1 result for (book:tps3 AND heading:"delet session octob 20 1975" AND stemmed:unsaf)
[... 7 paragraphs ...]
Now: comments concerning several areas. First of all, generally pertaining to yourself. You have been trained, like most of your contemporaries, to deal with an unsafe universe—to hold your own amid tumultuous threats—social, economic, spiritual or otherwise.

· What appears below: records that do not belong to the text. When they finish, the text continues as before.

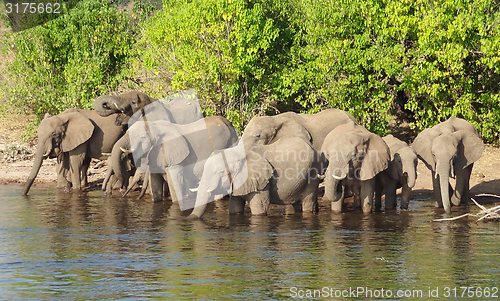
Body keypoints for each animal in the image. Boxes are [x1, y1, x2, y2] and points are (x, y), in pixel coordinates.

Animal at [188, 136, 324, 218]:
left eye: (221, 172)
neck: (236, 152)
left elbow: (260, 207)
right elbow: (235, 206)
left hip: (313, 172)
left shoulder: (261, 181)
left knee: (307, 202)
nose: (189, 218)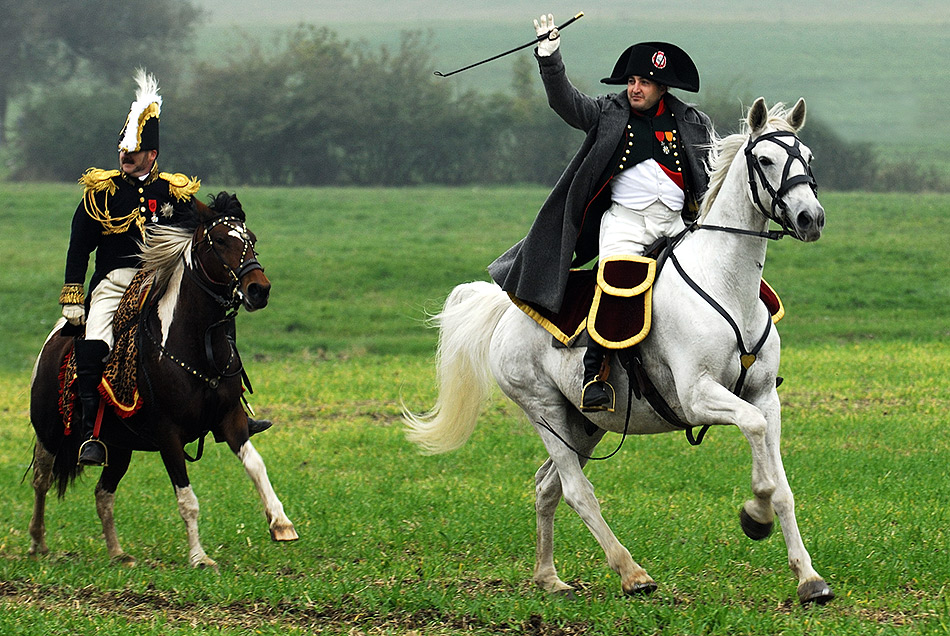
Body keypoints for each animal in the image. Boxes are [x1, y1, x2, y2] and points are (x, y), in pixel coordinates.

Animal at [28, 190, 298, 568]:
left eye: (252, 239)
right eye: (219, 241)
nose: (259, 289)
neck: (197, 345)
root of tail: (56, 339)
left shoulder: (230, 420)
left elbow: (256, 465)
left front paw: (281, 523)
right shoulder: (169, 436)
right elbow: (187, 499)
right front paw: (199, 557)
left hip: (119, 447)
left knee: (102, 493)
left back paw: (117, 553)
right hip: (51, 432)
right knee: (41, 479)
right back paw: (38, 542)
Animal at [406, 99, 836, 608]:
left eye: (807, 155)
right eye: (765, 159)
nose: (811, 218)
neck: (727, 285)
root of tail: (507, 309)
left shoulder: (766, 395)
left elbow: (783, 484)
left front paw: (809, 578)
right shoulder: (698, 395)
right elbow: (757, 448)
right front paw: (755, 515)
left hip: (585, 423)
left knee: (547, 487)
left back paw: (549, 577)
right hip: (545, 411)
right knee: (576, 490)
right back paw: (632, 573)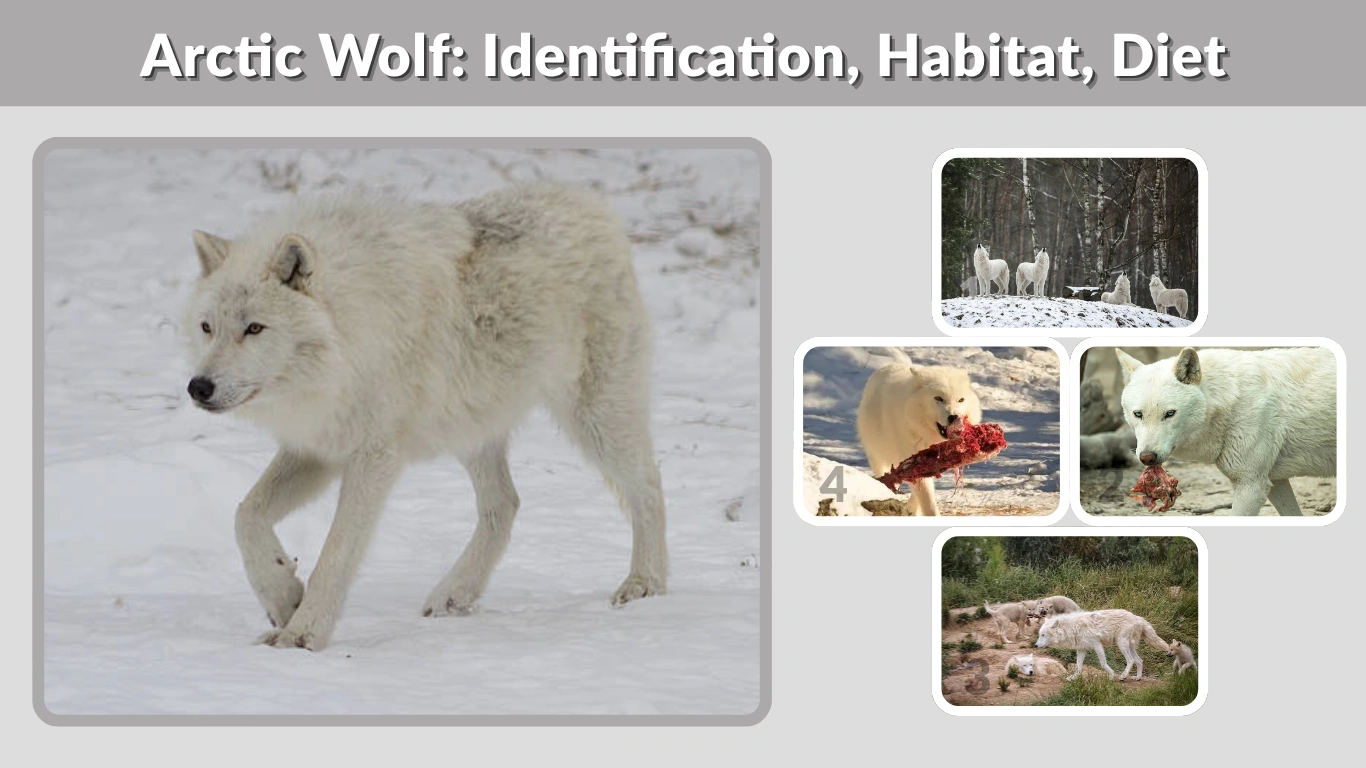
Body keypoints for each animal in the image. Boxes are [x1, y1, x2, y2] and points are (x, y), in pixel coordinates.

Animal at [183, 185, 667, 650]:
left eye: (254, 328)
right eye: (207, 328)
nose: (198, 387)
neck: (348, 335)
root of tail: (591, 203)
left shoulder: (373, 456)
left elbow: (336, 554)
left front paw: (303, 634)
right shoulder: (317, 448)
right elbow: (246, 515)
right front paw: (284, 597)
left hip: (595, 418)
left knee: (647, 485)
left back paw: (646, 583)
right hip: (472, 429)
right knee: (505, 503)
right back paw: (455, 594)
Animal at [855, 362, 983, 515]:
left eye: (961, 400)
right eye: (938, 398)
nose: (954, 417)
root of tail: (891, 364)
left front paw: (911, 509)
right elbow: (928, 501)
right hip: (877, 456)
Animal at [1035, 609, 1167, 681]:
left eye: (1043, 635)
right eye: (1039, 635)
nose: (1035, 646)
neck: (1072, 628)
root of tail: (1139, 618)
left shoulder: (1097, 644)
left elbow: (1103, 663)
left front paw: (1112, 675)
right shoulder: (1082, 649)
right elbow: (1078, 666)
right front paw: (1073, 678)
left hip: (1121, 644)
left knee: (1131, 660)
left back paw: (1123, 676)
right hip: (1129, 646)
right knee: (1139, 660)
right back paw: (1138, 677)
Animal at [1117, 346, 1337, 516]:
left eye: (1170, 413)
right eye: (1138, 414)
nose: (1147, 457)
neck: (1229, 402)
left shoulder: (1251, 485)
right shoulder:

Ruburt’s methods of dealing with such a situation were highly apparent, in his physical symptoms. Yours were not as easy to perceive. They did not show. In an unsafe universe you run your personal life along certain lines. This applies generally more or less, and specifically to you also. In that context you do not trust good fortune—indeed, it seems practical not to trust it. You hide good fortune for fear it will be taken away. It does not seem to belong in an unsafe universe. You do not tell people that you are doing well—you tell them that you must work from morning to night; that you do not have enough time. You have to prove that you are as hassled as they are.
[... 5 paragraphs ...]
(9:40.) You have built up the idea of free time being wrong, sinful, no matter what you tell yourself about wanting more of it. That is one thing. Deeper, however, is the fact that the belief in an unsafe universe sets up certain habits of resistance, and more practically, of self-protection. The resistance is protective. It shows itself in fears that seem perfectly realistic, and indeed highly practical—the feeling itself is not let go of easily, for you and others rely upon it. It is a state of alarm and readiness. You are so used to feeling unsafe that you consider alarm of one kind or another as a realistic approach to life.
[... 1 paragraph ...]
The body is then pushed in different directions, with resulting strain. Before, you would accept that threat as realistic. The entire context of the unsafe universe protects itself by comments such as “It is too good to be true,” where any good is immediately suspect, while bad effects are considered quite natural.
[... 1 paragraph ...]
(To me:) Your symptoms have been reassuring to the portion of you that habitually followed the old line of thinking. The reasoning falls thusly: “Everything is going well. The books are selling. Ruburt is definitely improving. With so much right, something must go wrong, or things would not go right,” meaning realistic. Beside this the dis-ease serves to protect you from the frightening “fear” that if everything goes well something must be wrong, because in an unsafe universe that is a belief. So you provide a “little” wrong to preserve the larger good.
[... 4 paragraphs ...]
There, you have made some good strides. Your good strides there, however, led to your momentary-enough concern with New York City’s economic fate. Your beliefs in the safe universe are spreading. That is why you used the symptoms “just in case.” In the unsafe universe, however, you—not you alone—believe that something good will be fought over. The books prove their merit in that reality, because they are fought over to whatever degree.
[... 3 paragraphs ...]
At John’s level, and in his unsafe universe, the events still prove how valuable the books are, since, to whatever extent, they are fought over. At Ruburt’s level and your own, the events show you that the universe, as it applies to your publishing world is safe—with leeway for action—and also opens up creative relationships with people at Prentice that were latent before. Now, these become “practical,” where before they were not considered so. This means that a great deal of energy is released.
[... 2 paragraphs ...]
Worrying about taxes, again to whatever degree, is the same sort of thing. It is as if you can trust your abundance only if you can prove to yourselves that there is a threat connected with it, or say “After all, it is not all that good.” These are all examples, yet they point out habitual reactions that belong to the unsafe universe, that seem appropriate and realistic there.
[... 8 paragraphs ...]
Now about Pocket Books. Interesting and amusing. The woman there (Pat Golbitz) picked up all of your own negative ideas—yours and Ruburt’s—about Fell and Prentice, and aimed them at John (Nelson). This confirmed John’s belief that he is not understood. He would not feel it safe to be understood in an unsafe world.
[... 7 paragraphs ...]
Your own will appear in a burst of greater creative freedom. You did not have symptoms in the past—and now they are minimal. Your belief in an unsafe universe however was reflected in a dampening of your creative abilities in contrast to what you can produce. As your beliefs change completely, as they are, you will then experience a far greater creative freedom and release from the tyranny of time that those beliefs brought about.